Snellman: On open sourcing existing code
Snellman: On open sourcing existing code
Posted Mar 23, 2015 14:14 UTC (Mon) by pboddie (guest, #50784)In reply to: Snellman: On open sourcing existing code by fb
Parent article: Snellman: On open sourcing existing code
What comes into play here is what Brooks describes in the classic "The Mythical Man Month", which despite discussing large software projects in the main, touches on some of the same problems when you make a software project for more general consumption. You can certainly get away with developing something with minimal documentation, implicit build dependencies, and with a good-enough but infrastructure-specific build system, but as soon as you have other people wanting to use that software (either as actual users or other developers, either within or beyond your organisation), the software becomes a product and demands multiples of the original effort put in to make something that is functional.

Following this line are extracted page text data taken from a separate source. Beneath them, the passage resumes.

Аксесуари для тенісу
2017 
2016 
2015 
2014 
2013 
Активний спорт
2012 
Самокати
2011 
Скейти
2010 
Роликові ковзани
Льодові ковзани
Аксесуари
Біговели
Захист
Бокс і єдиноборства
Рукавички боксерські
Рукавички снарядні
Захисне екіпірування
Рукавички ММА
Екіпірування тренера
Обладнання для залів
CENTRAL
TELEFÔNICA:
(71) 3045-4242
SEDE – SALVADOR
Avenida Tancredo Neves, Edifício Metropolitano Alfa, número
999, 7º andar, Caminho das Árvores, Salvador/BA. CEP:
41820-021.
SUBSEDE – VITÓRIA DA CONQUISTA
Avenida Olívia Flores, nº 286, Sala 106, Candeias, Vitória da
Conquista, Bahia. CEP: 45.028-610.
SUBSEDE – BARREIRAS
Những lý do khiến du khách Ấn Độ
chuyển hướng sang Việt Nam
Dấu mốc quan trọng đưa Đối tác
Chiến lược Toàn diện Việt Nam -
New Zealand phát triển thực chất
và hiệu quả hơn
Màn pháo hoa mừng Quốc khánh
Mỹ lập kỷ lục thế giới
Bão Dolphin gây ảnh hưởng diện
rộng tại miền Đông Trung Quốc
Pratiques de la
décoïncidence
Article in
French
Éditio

Something that is openly developed often has to maintain this readiness for external usage at the cost of time spent on things like documentation, although some Free Software projects manage to muddle through by making new users and contributors "learn the ropes" the hard way. But aside from exceptional cases where the motivation to adopt the software overrides deficiencies in the materials of the "product" and where people will use it no matter what, many projects will struggle to get the attention of their target audience. The last thing potential adopters want to see is a dependency on arcane technologies or a menagerie of weird programs and libraries (or worse: network services) just to even evaluate whether some software does what it is claimed to do.

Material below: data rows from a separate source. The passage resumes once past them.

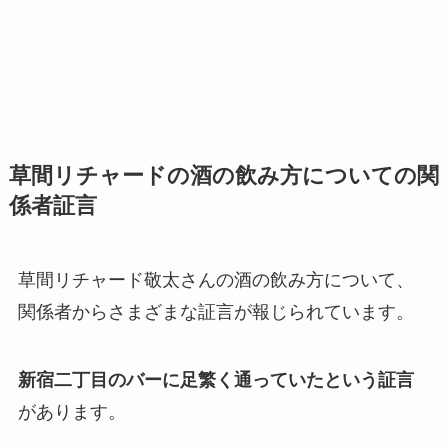
草間リチャードの酒の飲み方についての関
係者証言
草間リチャード敬太さんの酒の飲み方について、
関係者からさまざまな証言が報じられています。
新宿二丁目のバーに足繁く通っていたという証言
があります。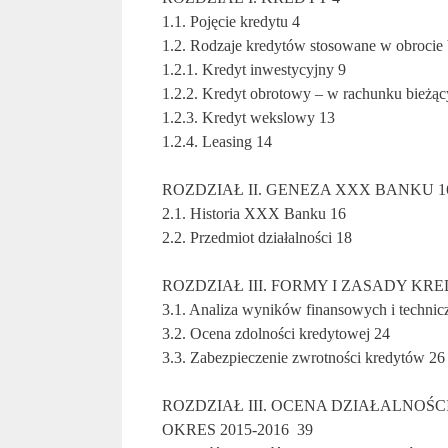
1.1. Pojęcie kredytu 4
1.2. Rodzaje kredytów stosowane w obroci
1.2.1. Kredyt inwestycyjny 9
1.2.2. Kredyt obrotowy – w rachunku bieżą
1.2.3. Kredyt wekslowy 13
1.2.4. Leasing 14
ROZDZIAŁ II. GENEZA XXX BANKU 1
2.1. Historia XXX Banku 16
2.2. Przedmiot działalności 18
ROZDZIAŁ III. FORMY I ZASADY K
3.1. Analiza wyników finansowych i techni
3.2. Ocena zdolności kredytowej 24
3.3. Zabezpieczenie zwrotności kredytów 26
ROZDZIAŁ III. OCENA DZIAŁALNO
OKRES 2015-2016 39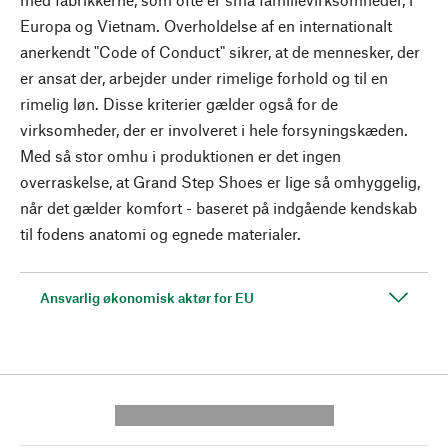
Europa og Vietnam. Overholdelse af en internationalt
anerkendt "Code of Conduct" sikrer, at de mennesker, der
er ansat der, arbejder under rimelige forhold og til en
rimelig løn. Disse kriterier gælder også for de
virksomheder, der er involveret i hele forsyningskæden.
Med så stor omhu i produktionen er det ingen
overraskelse, at Grand Step Shoes er lige så omhyggelig,
når det gælder komfort - baseret på indgående kendskab
til fodens anatomi og egnede materialer.
Ansvarlig økonomisk aktør for EU
---------- --------------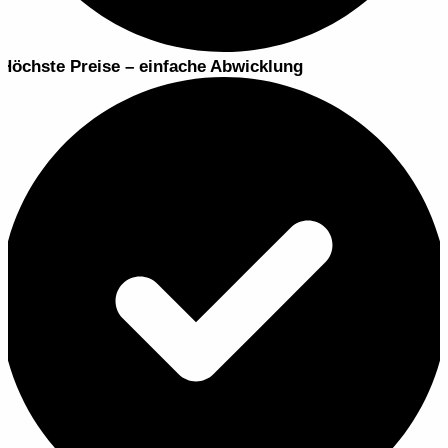
Höchste Preise – einfache Abwicklung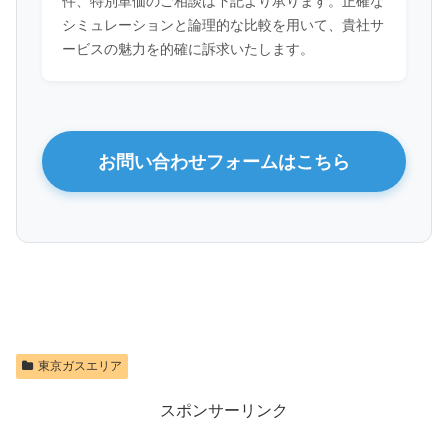
件、特別単価のご相談は下記より承ります。正確な
シミュレーションと論理的な比較を用いて、貴社サ
ービスの魅力を的確に訴求いたします。
お問い合わせフォームはこちら
東京ガスエリア
スポンサーリンク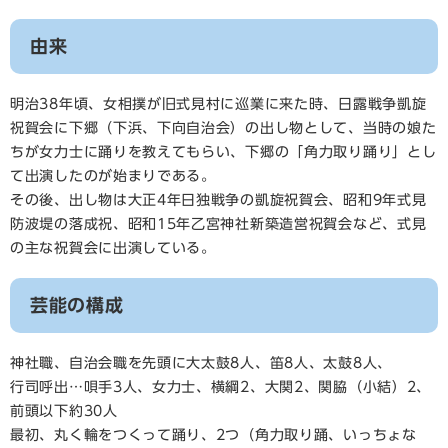
由来
明治38年頃、女相撲が旧式見村に巡業に来た時、日露戦争凱旋
祝賀会に下郷（下浜、下向自治会）の出し物として、当時の娘た
ちが女力士に踊りを教えてもらい、下郷の「角力取り踊り」とし
て出演したのが始まりである。
その後、出し物は大正4年日独戦争の凱旋祝賀会、昭和9年式見
防波堤の落成祝、昭和15年乙宮神社新築造営祝賀会など、式見
の主な祝賀会に出演している。
芸能の構成
神社職、自治会職を先頭に大太鼓8人、笛8人、太鼓8人、
行司呼出…唄手3人、女力士、横綱2、大関2、関脇（小結）2、
前頭以下約30人
最初、丸く輪をつくって踊り、2つ（角力取り踊、いっちょな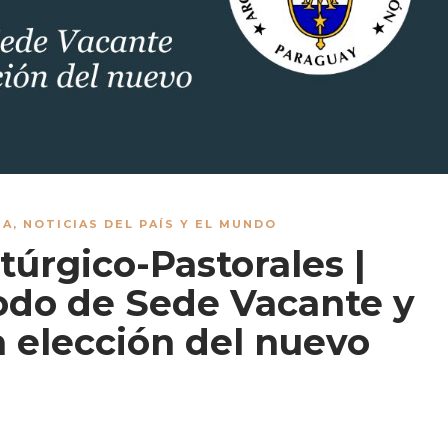
IA
,
NOTICIAS DEL PAÍS Y EL MUNDO
túrgico-Pastorales |
íodo de Sede Vacante y
a elección del nuevo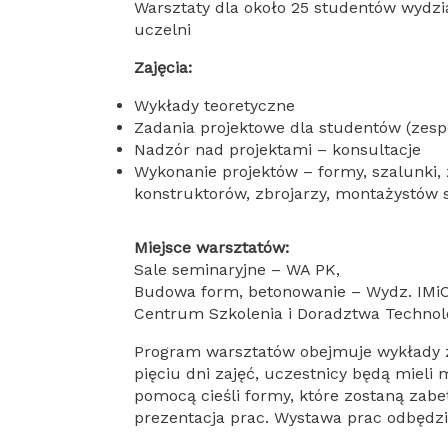
Warsztaty dla około 25 studentów wydzia
uczelni
Zajęcia:
Wykłady teoretyczne
Zadania projektowe dla studentów (zesp
Nadzór nad projektami – konsultacje
Wykonanie projektów – formy, szalunki,
konstruktorów, zbrojarzy, montażystów s
Miejsce warsztatów:
Sale seminaryjne – WA PK,
Budowa form, betonowanie – Wydz. IMi
Centrum Szkolenia i Doradztwa Technol
Program warsztatów obejmuje wykłady z 
pięciu dni zajęć, uczestnicy będą miel
pomocą cieśli formy, które zostaną zab
prezentacja prac. Wystawa prac odbędzi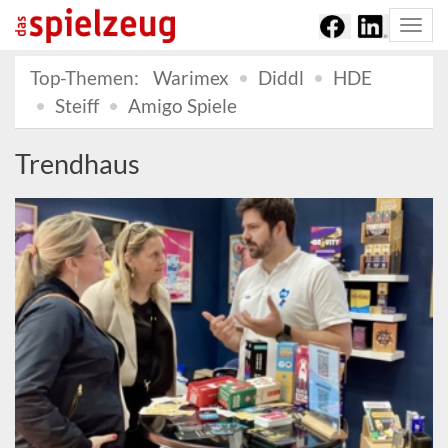
Togg
navi
Top-Themen:
Warimex
Diddl
HDE
Steiff
Amigo Spiele
Trendhaus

So, projects developed in the open may very well be oriented towards being some kind of consumable "product", although many of them may also be looking for contributors to help them get to that state, and being exposed to broader requirements and demands (running on different systems and in different environments) by potentially attracting outside help to meet such needs probably keeps the applicability at a higher level than some internal software that will eventually be thrown over the wall.
In short, something without a broader audience in mind probably won't have had much extra effort put in to make it a "product", regardless of the licensing applied to that software, but openly-developed - not merely freely-licensed - software may well have been incurring the costs of building a "product" all along in order to grow the project and get people to use it.